Table 2 shows rejection prevalence and unadjusted hazard ratio by demographics, surgical indication, absence or presence of glaucoma, postoperative steroid response, corneal vascularization, synechiae, graft size, prior keratoplasty (DSAEK or PK) in fellow eye, concurrent procedures, subsequent procedures, and whether postoperative topical steroids was discontinued.
|No. Rejected/No. of DSAEK||Rejection %||Unadjusted Hazard Ratio||95% CI||P Value|
|Graft ≥8.5 mm|
|Prior DSAEK in fellow eye|
|Prior PK in fellow eye|
|Cessation of steroids|
Young age (30–59 years of age), black race, and cessation of postoperative steroids achieved statistical significance in the univariate analysis and were mutually adjusted ( Table 3 ). Cessation of postoperative steroids emerged as the most significant risk factor associated with development of graft rejection (hazard ratio 5.49, 95% confidence interval [CI] 2.54–11.84, P < .0001). Kaplan-Meier survival analysis shows that when postoperative steroid was discontinued, probability of rejection was 17.0% at 1 year, 37.0% at 2 years, and 55.0% at 3 years, significantly higher than the 3.0%, 7.0%, and 10.0%, respectively if postoperative steroids were continued ( Figure 3 , Top). Overall, postoperative steroid was discontinued in 44 eyes (27/323 in the nonrejection group and 17/30 in the rejection group).
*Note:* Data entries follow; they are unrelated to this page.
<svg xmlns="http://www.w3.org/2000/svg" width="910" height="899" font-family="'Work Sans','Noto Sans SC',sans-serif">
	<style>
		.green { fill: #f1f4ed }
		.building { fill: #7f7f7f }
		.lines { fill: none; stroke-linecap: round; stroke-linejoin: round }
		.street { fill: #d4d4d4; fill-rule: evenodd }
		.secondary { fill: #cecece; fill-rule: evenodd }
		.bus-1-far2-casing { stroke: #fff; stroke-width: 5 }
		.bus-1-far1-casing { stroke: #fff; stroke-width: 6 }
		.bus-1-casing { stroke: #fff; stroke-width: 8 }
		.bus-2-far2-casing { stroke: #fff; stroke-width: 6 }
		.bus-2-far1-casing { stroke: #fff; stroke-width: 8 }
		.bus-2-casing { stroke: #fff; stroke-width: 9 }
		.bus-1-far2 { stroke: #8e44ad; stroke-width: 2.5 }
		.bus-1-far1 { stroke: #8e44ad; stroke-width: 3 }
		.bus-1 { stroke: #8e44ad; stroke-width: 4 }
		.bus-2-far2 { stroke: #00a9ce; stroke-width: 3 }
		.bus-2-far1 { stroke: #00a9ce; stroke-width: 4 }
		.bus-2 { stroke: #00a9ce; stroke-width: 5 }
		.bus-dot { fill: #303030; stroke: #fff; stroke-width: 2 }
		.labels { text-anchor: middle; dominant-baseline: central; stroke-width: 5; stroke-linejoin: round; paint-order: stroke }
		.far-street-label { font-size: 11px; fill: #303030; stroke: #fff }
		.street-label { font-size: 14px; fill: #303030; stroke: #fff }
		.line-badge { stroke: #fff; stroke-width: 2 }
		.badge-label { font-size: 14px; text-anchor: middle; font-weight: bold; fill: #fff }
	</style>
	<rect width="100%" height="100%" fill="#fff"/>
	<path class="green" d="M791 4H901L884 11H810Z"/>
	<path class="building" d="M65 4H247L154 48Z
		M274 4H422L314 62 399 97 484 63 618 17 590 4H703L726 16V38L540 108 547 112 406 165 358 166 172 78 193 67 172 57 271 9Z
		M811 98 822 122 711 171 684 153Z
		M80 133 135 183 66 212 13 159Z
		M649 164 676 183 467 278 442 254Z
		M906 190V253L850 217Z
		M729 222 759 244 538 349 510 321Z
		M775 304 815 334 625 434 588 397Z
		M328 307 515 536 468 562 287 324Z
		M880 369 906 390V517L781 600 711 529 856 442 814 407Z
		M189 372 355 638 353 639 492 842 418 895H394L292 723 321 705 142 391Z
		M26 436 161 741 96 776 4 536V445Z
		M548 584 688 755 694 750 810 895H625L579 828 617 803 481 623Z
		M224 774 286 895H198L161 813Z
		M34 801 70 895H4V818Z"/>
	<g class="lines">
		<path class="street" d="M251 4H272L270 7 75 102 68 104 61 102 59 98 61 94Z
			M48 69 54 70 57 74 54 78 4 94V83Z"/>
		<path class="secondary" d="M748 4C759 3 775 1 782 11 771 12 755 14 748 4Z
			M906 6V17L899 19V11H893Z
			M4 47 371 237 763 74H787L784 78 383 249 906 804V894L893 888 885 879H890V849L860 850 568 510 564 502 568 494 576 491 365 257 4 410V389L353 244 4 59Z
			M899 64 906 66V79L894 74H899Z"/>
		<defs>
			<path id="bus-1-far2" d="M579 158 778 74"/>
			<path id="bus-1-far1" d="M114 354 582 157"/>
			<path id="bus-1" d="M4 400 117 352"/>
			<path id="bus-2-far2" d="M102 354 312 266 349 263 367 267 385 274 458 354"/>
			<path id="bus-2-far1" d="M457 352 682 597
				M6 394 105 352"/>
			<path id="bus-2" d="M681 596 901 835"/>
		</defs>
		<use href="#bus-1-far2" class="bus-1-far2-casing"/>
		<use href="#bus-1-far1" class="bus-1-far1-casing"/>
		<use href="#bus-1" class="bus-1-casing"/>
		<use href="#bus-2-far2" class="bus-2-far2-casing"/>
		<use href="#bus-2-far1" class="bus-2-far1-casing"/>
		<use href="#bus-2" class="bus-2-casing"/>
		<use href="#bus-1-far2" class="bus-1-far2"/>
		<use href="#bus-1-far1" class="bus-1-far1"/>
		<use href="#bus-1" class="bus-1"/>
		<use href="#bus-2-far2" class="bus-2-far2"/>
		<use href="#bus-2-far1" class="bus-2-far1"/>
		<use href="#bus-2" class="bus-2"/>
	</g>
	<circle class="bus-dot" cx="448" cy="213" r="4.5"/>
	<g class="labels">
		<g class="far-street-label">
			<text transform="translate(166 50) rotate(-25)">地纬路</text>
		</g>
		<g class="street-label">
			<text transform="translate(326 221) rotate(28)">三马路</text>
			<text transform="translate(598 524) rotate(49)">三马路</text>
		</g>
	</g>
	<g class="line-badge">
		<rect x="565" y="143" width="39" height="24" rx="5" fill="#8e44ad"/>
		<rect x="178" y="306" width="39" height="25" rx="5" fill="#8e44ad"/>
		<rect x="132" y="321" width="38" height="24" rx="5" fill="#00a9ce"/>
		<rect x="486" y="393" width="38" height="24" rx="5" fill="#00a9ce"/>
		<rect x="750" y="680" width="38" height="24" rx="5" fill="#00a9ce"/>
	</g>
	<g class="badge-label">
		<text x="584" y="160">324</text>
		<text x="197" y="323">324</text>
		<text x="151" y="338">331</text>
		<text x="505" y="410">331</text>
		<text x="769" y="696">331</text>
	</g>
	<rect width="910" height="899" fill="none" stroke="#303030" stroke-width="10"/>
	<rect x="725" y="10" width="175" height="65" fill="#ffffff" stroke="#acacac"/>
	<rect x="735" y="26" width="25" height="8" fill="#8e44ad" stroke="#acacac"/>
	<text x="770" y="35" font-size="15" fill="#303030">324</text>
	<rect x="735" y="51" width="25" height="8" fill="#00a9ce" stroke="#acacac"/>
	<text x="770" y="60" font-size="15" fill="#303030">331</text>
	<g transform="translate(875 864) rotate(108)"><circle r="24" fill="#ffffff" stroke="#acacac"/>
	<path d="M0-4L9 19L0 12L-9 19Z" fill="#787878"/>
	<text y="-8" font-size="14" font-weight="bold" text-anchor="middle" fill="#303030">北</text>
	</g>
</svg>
Discontinuation was because of steroid response in 12 eyes (10 in the nonrejection group and 2 in the rejection group). For the remaining 32 eyes, steroids were stopped either by the physician without precipitating factor or by the patient because of noncompliance. Adjusting for development of steroid response did not alter the increased risk of rejection conferred by cessation of steroids (unadjusted hazard ratio 6.18, 95% CI 2.98–12.81, P < .0001; adjusted hazard ratio 6.17, 95% CI 2.98–12.76, P < .0001). Of the patients who were switched to a lower-potency steroid (loteprednol or fluorometholone) during their postoperative course, the percentage was comparable between the nonrejection and rejection group (15.2% vs 16.7%).